Tennis booster Pam Shriver says her game is far from last gasp

September 27, 1994|By BILL TANTON

Pam Shriver, who brings the ninth annual Tennis Challenge to the Arena Thursday night, winced when she saw the headline last spring.

The cover of Sports Illustrated showed a big, yellow tennis ball and asked the question: "Is Tennis Dying?"

Throughout the sport, people took note.

They realized their sport had been diminished by the lack of a charismatic men's star and the disappearance from the women's tour of No. 1 Monica Seles and rising teen Jennifer Capriati.

What's more, tennis has been off in sales -- of equipment, at the box office, in sponsorships.

Few persons are as qualified as Shriver to judge the health of tennis.

On Jan. 1 she will have been on the tour 17 years. She is 32 years old and still playing, singles and doubles. She is still on the governing council of the Women's Tennis Association, though Martina Navratilova has been elected president after three years of Shriver's presidency.

"Tennis dying?" Shriver was saying after a workout at Bare Hills. "I would never go so far as to say that.

"We've had problems. But I still see enthusiastic crowds at tournaments even in the U.S. (Shriver expects the usual turnout of 10,000 here).

"Tennis is getting healthier. The women's game is stronger than it was six months ago.

"Mary Pierce has become an attraction since she creamed Steffi Graf in the semis and went to the finals of the French Open. Conchita Martinez won Wimbledon. Now she's a name.

"The day after Baltimore, I leave for Switzerland to play in a tournament that was supposed to mark Capriati's return, although she has had to withdraw because of a groin pull.

"Pete Sampras is No. 1 among the men and people complain that he's boring. He's not controversial, but he's definitely not boring. And he's a great guy.
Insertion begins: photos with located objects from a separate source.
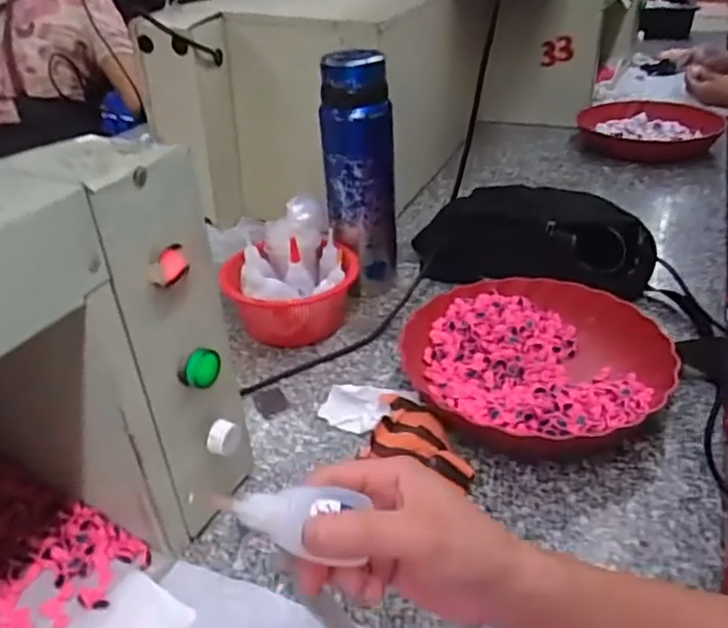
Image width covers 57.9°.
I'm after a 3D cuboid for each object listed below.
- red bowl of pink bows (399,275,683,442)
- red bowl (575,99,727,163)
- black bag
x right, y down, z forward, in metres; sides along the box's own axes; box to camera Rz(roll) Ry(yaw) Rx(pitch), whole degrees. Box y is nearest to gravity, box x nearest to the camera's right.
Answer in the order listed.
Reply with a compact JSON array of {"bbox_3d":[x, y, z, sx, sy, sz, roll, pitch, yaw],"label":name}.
[{"bbox_3d":[0.165,0.042,0.634,0.215,0.048,0.229,-2,32,2],"label":"red bowl of pink bows"},{"bbox_3d":[0.509,-0.325,1.181,0.239,0.058,0.239,8,35,20],"label":"red bowl"},{"bbox_3d":[0.199,-0.083,0.787,0.270,0.100,0.102,6,33,15],"label":"black bag"}]

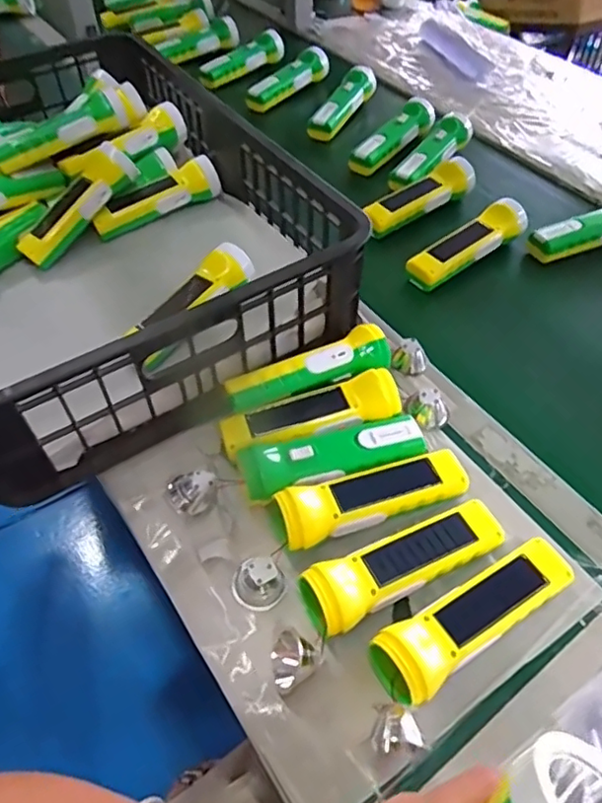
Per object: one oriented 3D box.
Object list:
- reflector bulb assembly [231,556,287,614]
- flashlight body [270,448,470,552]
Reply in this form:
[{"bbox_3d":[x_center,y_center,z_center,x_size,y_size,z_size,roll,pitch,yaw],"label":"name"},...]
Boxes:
[{"bbox_3d":[-0.033,0.140,0.464,0.041,0.025,0.032,6,51,4],"label":"reflector bulb assembly"},{"bbox_3d":[0.060,0.083,0.505,0.160,0.036,0.047,-15,53,-13],"label":"flashlight body"}]

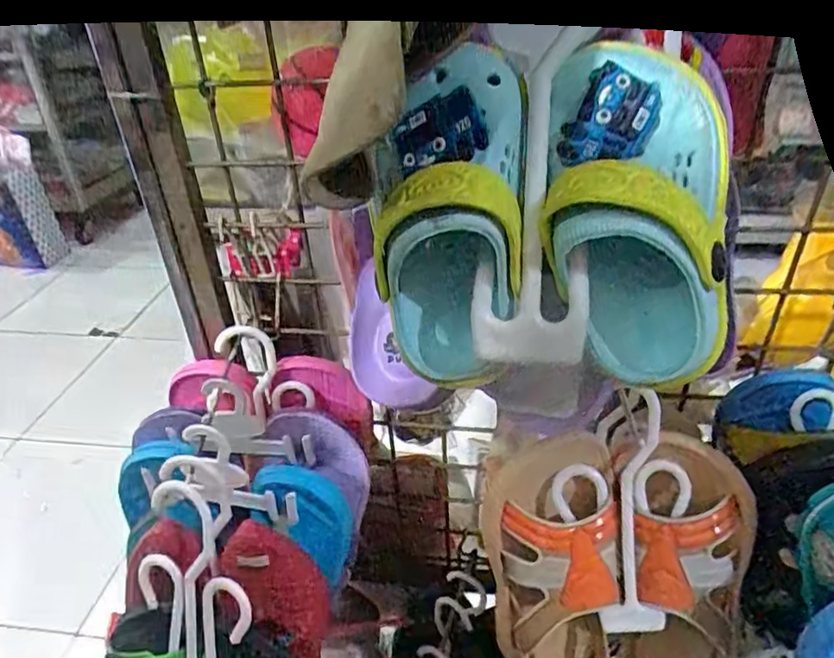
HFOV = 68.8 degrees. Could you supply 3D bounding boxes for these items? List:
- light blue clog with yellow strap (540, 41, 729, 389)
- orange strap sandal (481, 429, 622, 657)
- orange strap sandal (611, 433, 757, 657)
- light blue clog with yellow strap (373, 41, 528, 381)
[{"bbox_3d":[0.076,-0.035,0.211,0.062,0.107,0.041,4,34,10],"label":"light blue clog with yellow strap"},{"bbox_3d":[0.101,0.173,0.409,0.098,0.219,0.060,-7,18,-13],"label":"orange strap sandal"},{"bbox_3d":[0.174,0.161,0.400,0.079,0.187,0.055,-1,8,17],"label":"orange strap sandal"},{"bbox_3d":[0.012,-0.034,0.220,0.050,0.113,0.043,-1,33,2],"label":"light blue clog with yellow strap"}]

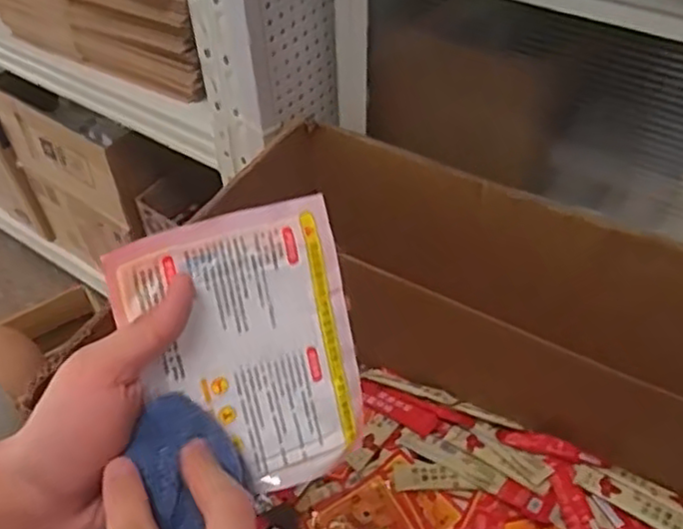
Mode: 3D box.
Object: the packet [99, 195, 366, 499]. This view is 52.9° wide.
[{"bbox_3d":[-0.044,0.048,0.343,0.107,0.142,0.013,-15,14,-16],"label":"packet"}]

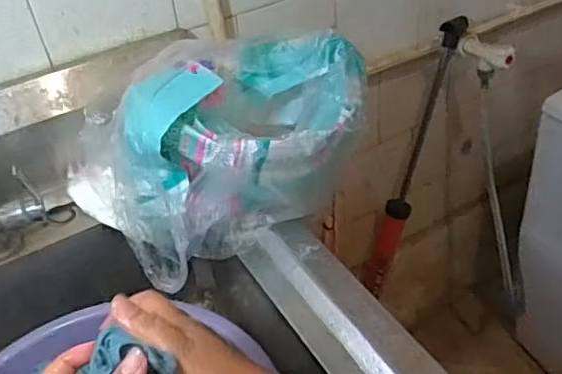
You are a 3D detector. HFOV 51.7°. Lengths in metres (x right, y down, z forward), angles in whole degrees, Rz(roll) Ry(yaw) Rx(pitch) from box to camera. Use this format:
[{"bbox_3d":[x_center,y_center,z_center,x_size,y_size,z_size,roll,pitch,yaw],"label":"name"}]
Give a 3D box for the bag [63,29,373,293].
[{"bbox_3d":[-0.062,-0.038,0.595,0.307,0.179,0.158,-18,41,-13],"label":"bag"}]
People are going to appreciate that as he continues to play."

What about the hirsute new U.S. Open champion, Andre Agassi?

"I like Agassi very much," Shriver said emphatically. "I'm sure there are people -- especially older people -- who will never approve of his unshaven face and his hair. But Agassi is a very nice person -- very sensitive, very considerate. Kids love him.

"Having Agassi as the reigning U.S. Open champion has to help the sport in America."

And then there are America's Jensen brothers, Murphy and Luke, who practically stole the show at the U.S. Open with their fun-loving approach to doubles. Shriver is all for the Jensens.

"I'm for anybody who can bring people into the tennis fold," Shriver said. "At least I'm for them within reason."

Some people may be surprised to learn that Shriver likes Agassi and the clowning Jensens. Her history -- her upper-class background, her education at McDonogh School, where she is now a board member (she's also on the board at Loyola College), her ongoing friendship with President Bush, with whom she played tennis this summer in Maine -- might suggest otherwise.

Shriver has never shied away from controversial types. If she had, she probably wouldn't have John McEnroe playing here this week.

"John and I have been friends for a long time," she said. "He joined the tour in '77. I broke in in '78.

"I didn't expect to have McEnroe here. He had an offer for this date from Japan that was unbelievable. When that didn't materialize he and I talked at the U.S. Open and he said he'd love to come here and give something back."

For all the players due here, which includes former No. 1 Jim Courier and U.S. Open semifinalist Todd Martin, giving back is the idea.

In its first eight years, Shriver's Tennis Challenge -- actually the Signet Bank Challenge presented by The Baltimore Sun -- has raised nearly $1.4 million for local children's charities.

By now Shriver has become one of Baltimore's most distinguished citizens. She's even a small part-owner of the Orioles, though she never calls principal owner Peter Angelos to give him her ideas on how to run the club.

"I could call him," she said, "but he's busy and I don't disagree with anything he's done."

No one knows how much longer Shriver will continue on the tour. Not even she knows.

"There's no retirement date in the sand that means I'll stop," she said. "I want to play tennis all my life. I love to play tennis.

"But the transition has already started. Mostly doubles now. Not as many tournaments. A couple years from now I'll wake up one day and say, 'Gee, I only played six tournaments this year.' "

For an athlete, Shriver has a keen sense of transition.

"The McEnroe-Connors, Evert-Navratilova era was great," she said, "but it's gone. There are other wonderful new players on the scene now. Tennis is a long way from dying."